HOW WE SHOULD ALL BE!
[Note: The film has now won some awards and continues to do so, 3/6/2022. The published poem below is different from the one in the film that evolved through the production of the film I'm also working on a new blog article on the history of this film, and a detailed examination of its meaning and format.]
It is a sad Memorial Day this year. A day gravely besmirched by the lack of action by Congressional "leaders" Mitch McConnell and Keven McCarthy in their (that is, Donald Trump's) Republican Party, by voting against a sorely necessary bipartisan investigation into the January 6, 2021 insurrection. Let's face it, the "Trump Insurrection". THIS is an American issue.

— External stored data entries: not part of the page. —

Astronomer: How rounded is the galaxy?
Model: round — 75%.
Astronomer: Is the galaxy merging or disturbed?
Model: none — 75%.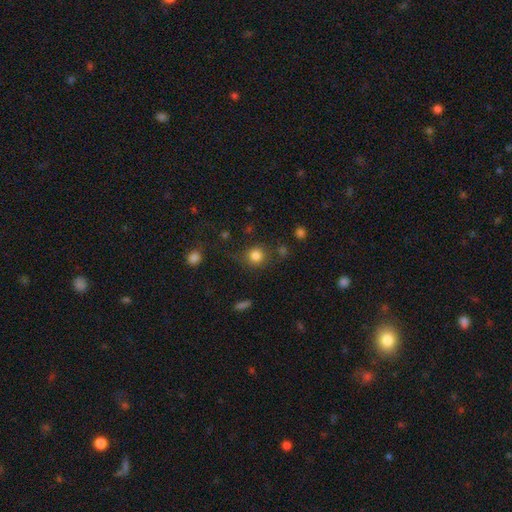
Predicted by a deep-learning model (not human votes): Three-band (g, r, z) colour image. It shows a smooth galaxy with no disk features (82%) that is round (90%). Merging: none (77%).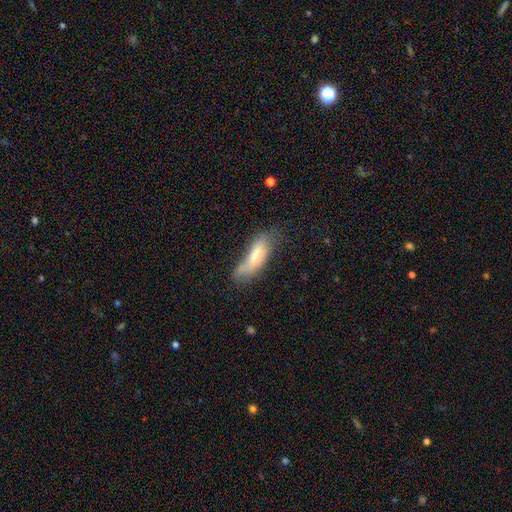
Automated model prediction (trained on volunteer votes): Q: Smooth or featured?
A: smooth (69%); runner-up: featured or disk (24%)
Q: How rounded?
A: in between (54%); runner-up: cigar-shaped (44%)
Q: Merging?
A: none (44%); runner-up: minor disturbance (34%)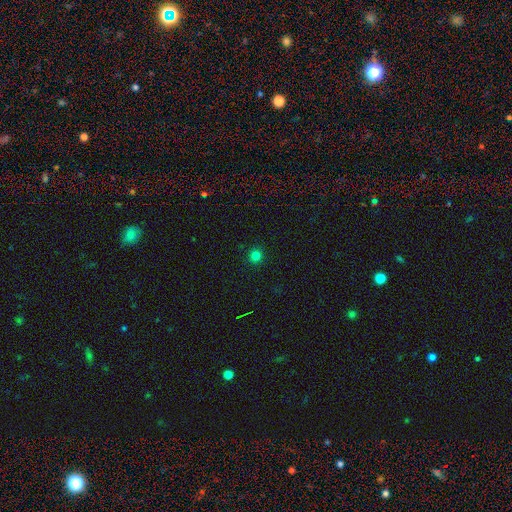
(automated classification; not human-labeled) This appears to be a smooth galaxy with no disk features (79%) that is round (94%). Merging: none (92%).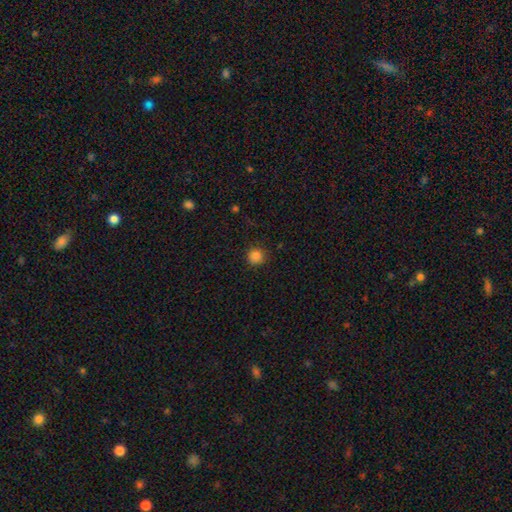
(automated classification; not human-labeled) This is clearly a smooth galaxy (84%). How rounded: clearly round (94%). Merging: clearly none (90%).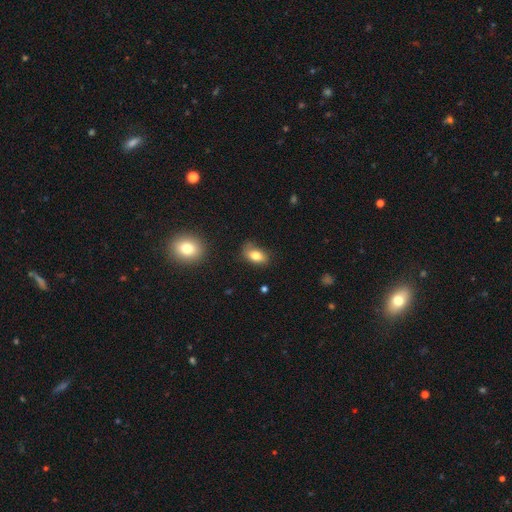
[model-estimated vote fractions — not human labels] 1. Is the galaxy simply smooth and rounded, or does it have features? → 80% smooth, 12% featured or disk, 9% star or artifact.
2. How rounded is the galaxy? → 88% in between, 9% round, 3% cigar-shaped.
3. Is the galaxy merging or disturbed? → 63% none, 27% minor disturbance, 7% major disturbance, 2% merger.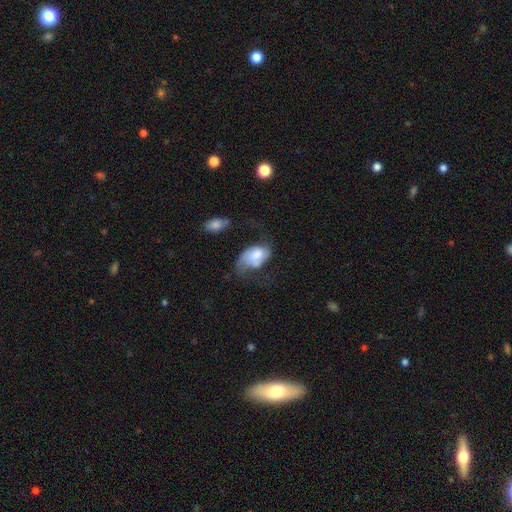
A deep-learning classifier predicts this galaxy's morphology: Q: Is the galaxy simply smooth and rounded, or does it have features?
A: smooth — 47%.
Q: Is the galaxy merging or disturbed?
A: major disturbance — 38%.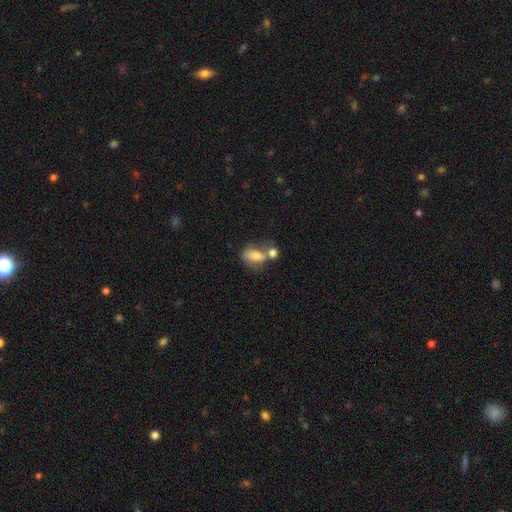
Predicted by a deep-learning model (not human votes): smooth 70%, featured or disk 21%, star or artifact 9%. Down the decision tree: how rounded — in between (83%); merging — merger (47%).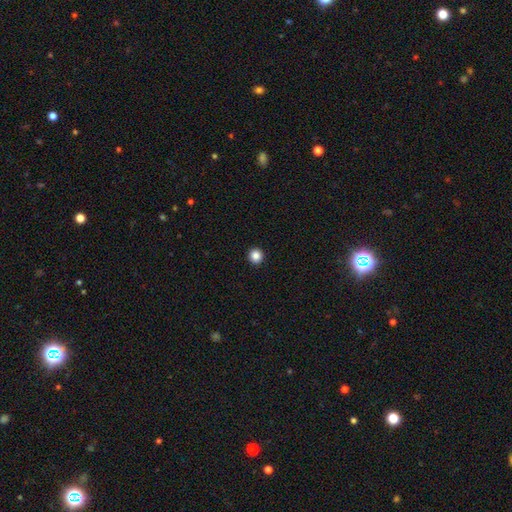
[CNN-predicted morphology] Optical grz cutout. It shows a smooth galaxy with no disk features (86%) that is round (95%). Merging: none (94%).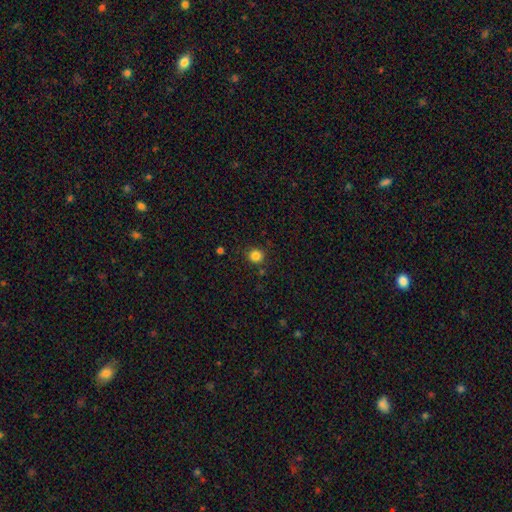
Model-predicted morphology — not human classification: This appears to be a smooth galaxy with no disk features (84%) that is round (91%). Merging: none (86%).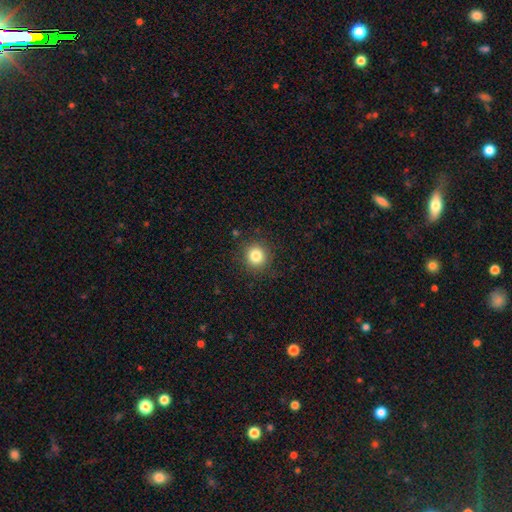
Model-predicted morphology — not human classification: A smooth galaxy with no disk features (83%) that is round (92%). Merging: none (89%).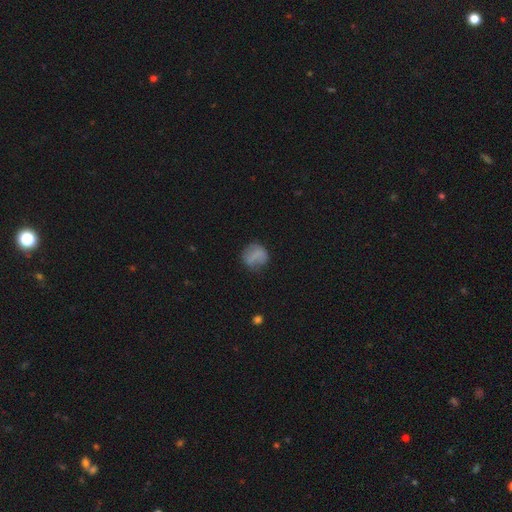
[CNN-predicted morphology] smooth-or-featured: smooth: 72% | featured or disk: 18% | star or artifact: 10%
  how-rounded: round: 78% | in between: 21% | cigar-shaped: 2%
  merging: none: 61% | minor disturbance: 25% | major disturbance: 11% | merger: 3%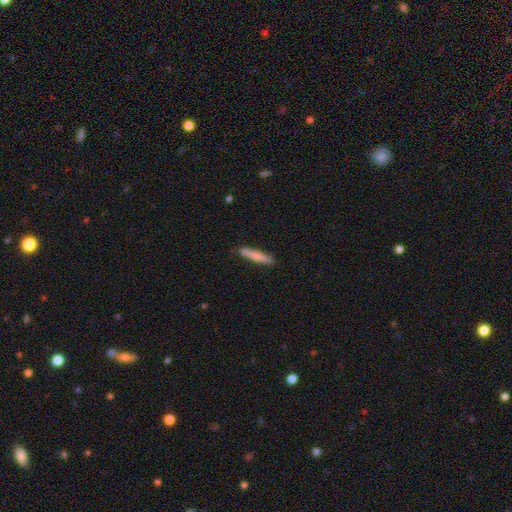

IF Republicans were in charge, IF this were a Democratic issue, IF this had been a Democratic POTUS, not Donald Trump, there'd ALREADY be a commission. There were TEN Benghazi investigations over something that wasn't as Republicans contended and they knew that, as they used it as political fodder, anyway.
When America is attacked, we investigate that attack. It's a "no brainer", really. Making the Republican's views on this, very curious.
So more than usual, this is a Memorial Day we ALL truly need to reflect on. Not just for our fallen heroes in war, but for in those in Congress who refuse to be heroes. Or actual members of our US Congress.
After 10 years of writing over 1400 blogs, I had stopped. I wrote my last blog about the last two books I published in October 2020. I wrote this some years ago and finally included it in the first sequel to my first book, in two volumes as, "Anthology of Evil II Vol. I". The second book is, "Anthology of Evil II Vol. II - The Unwritten".
This is my first blog since then. Wishing you all a reflective but safe and healthy 2021 Memorial Day.
Maurice Ravel, 1912, musician/composer |
“The only love affair I have ever had was with music.”
Maurice Ravel
Writing at the time, Ravel recalled: “For a whole week I have been driving days and nights—without lights—on unbelievable roads, often with a load double what my truck should carry. And even so I had to hurry because all this was within range of the guns. Adélaïde and I—Adélaïde is my truck—escaped the shrapnel, but the poor dear couldn’t keep going and after losing her number plate in a danger zone where parking was forbidden, in despair she shed a wheel in a forest, where I did a Robinson Crusoe for 10 days until someone came to rescue me.”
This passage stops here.